* Start Document *

An early repayment charge, or ERC, is a fee your mortgage lender charges if you repay your mortgage in full or switch to a new lender before the end of your agreed deal period. It is typically expressed as a percentage of the outstanding mortgage balance and is designed to compensate the lender for lost interest income.

ERCs in the UK typically range from 1% to 5% of the outstanding mortgage balance, depending on the product type and how far into the deal period you are. Two-year fixed rates usually have ERCs of 1% to 3%, while five-year fixes may start at 3% to 5% and reduce each year. On a 200,000 pound mortgage, a 3% ERC would cost 6,000 pounds.

No, not all mortgages have ERCs. Some lenders offer products specifically without early repayment charges, though these tend to carry slightly higher interest rates. Standard variable rate mortgages typically do not have ERCs, which is one of the few advantages of being on an SVR. Always check the terms of any mortgage product before committing.

The most common way to avoid an ERC is to wait until your deal period ends before remortgaging. You can also use your annual overpayment allowance to reduce your balance without penalty. Some lenders allow product transfers without an ERC, and some mortgage products do not have ERCs at all.

This depends on your lender. Some lenders allow product transfers without charging an ERC, even if you are still within your deal period. Others will apply the ERC regardless of whether you switch to a new lender or move to a different product with them. Check your mortgage terms or contact your lender to confirm.

In some cases, yes. If the new lender allows it and your LTV ratio permits additional borrowing, you may be able to add the ERC to your new mortgage balance. This avoids paying the fee upfront but means you will pay interest on it over the term of your new mortgage. Discuss this option with your broker.

Most mortgages allow you to overpay by up to 10% of the outstanding balance each year without incurring an ERC. However, if you exceed this allowance, the ERC may apply to the excess amount. Check your mortgage terms for the specific overpayment allowance and whether it resets on your mortgage anniversary or calendar year.

Compare the total cost of staying on your current deal until the ERC expires against the total cost of switching now, including the ERC and any remortgage fees. If the savings from the new lower rate over the comparison period exceed the cost of the ERC, it may be worth switching. A mortgage broker can run this calculation for you.

* End Document *
* Start Extracted information *

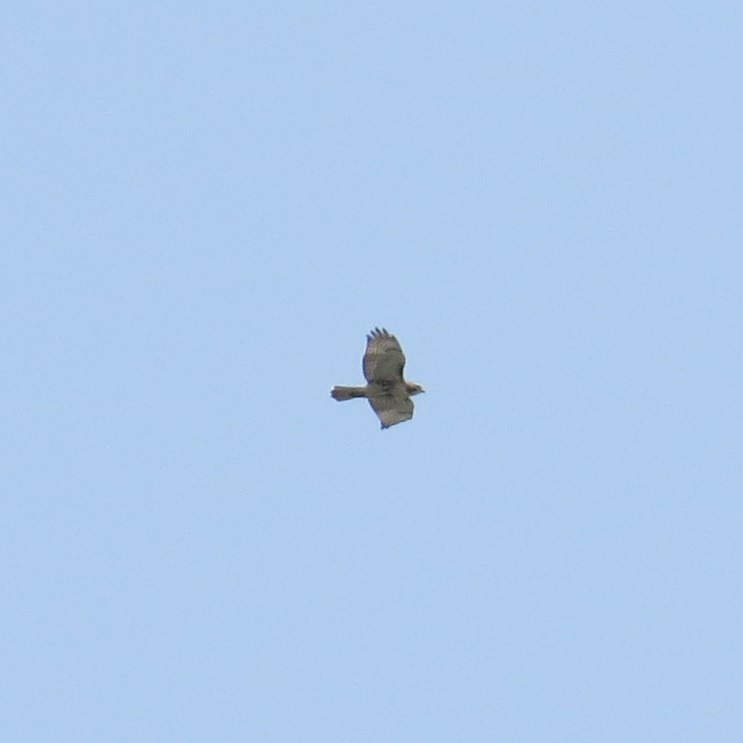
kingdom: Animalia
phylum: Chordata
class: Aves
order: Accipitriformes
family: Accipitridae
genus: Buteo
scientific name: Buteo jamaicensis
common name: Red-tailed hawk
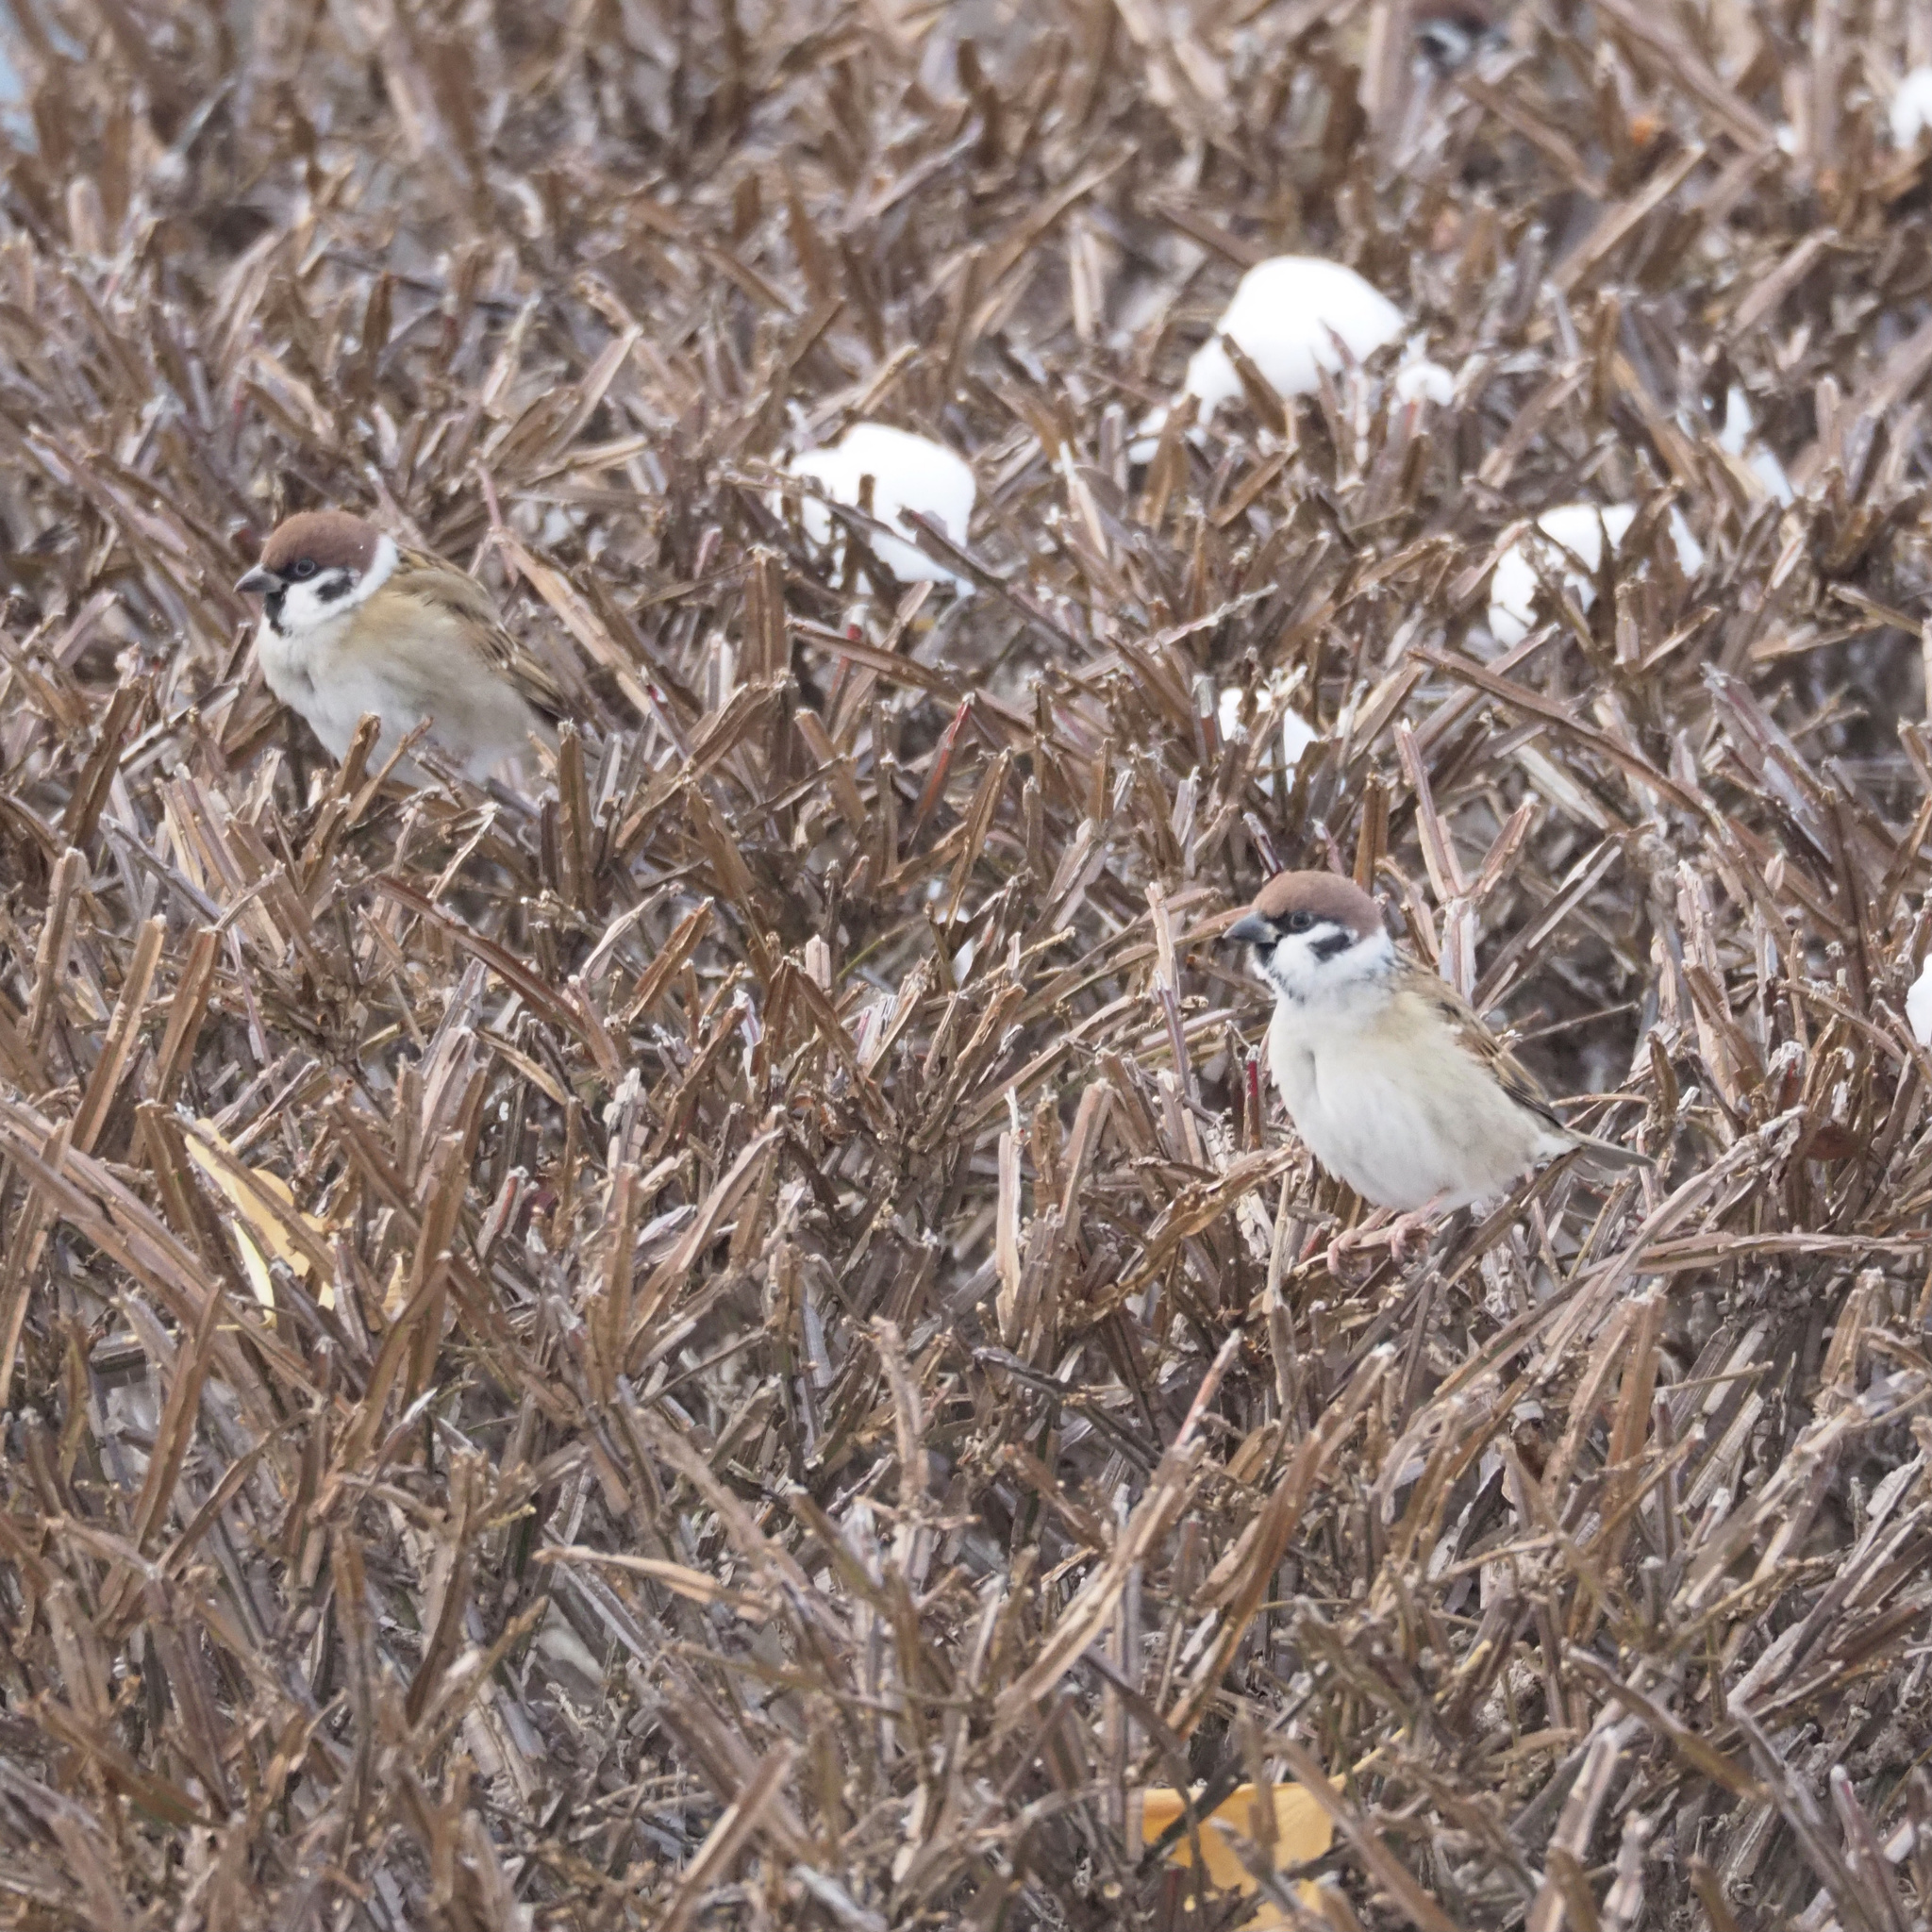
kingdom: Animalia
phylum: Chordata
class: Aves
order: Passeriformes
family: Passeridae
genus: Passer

* End Extracted information *
* Start Extracted information *

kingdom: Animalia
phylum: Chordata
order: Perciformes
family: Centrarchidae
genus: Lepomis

* End Extracted information *

Set exercise: In the early repayment charge text, how much can most mortgages be overpaid each year without incurring an ERC? Please rely only on the early repayment charge text, not on the material.

The response: Up to 10% of the outstanding balance each year.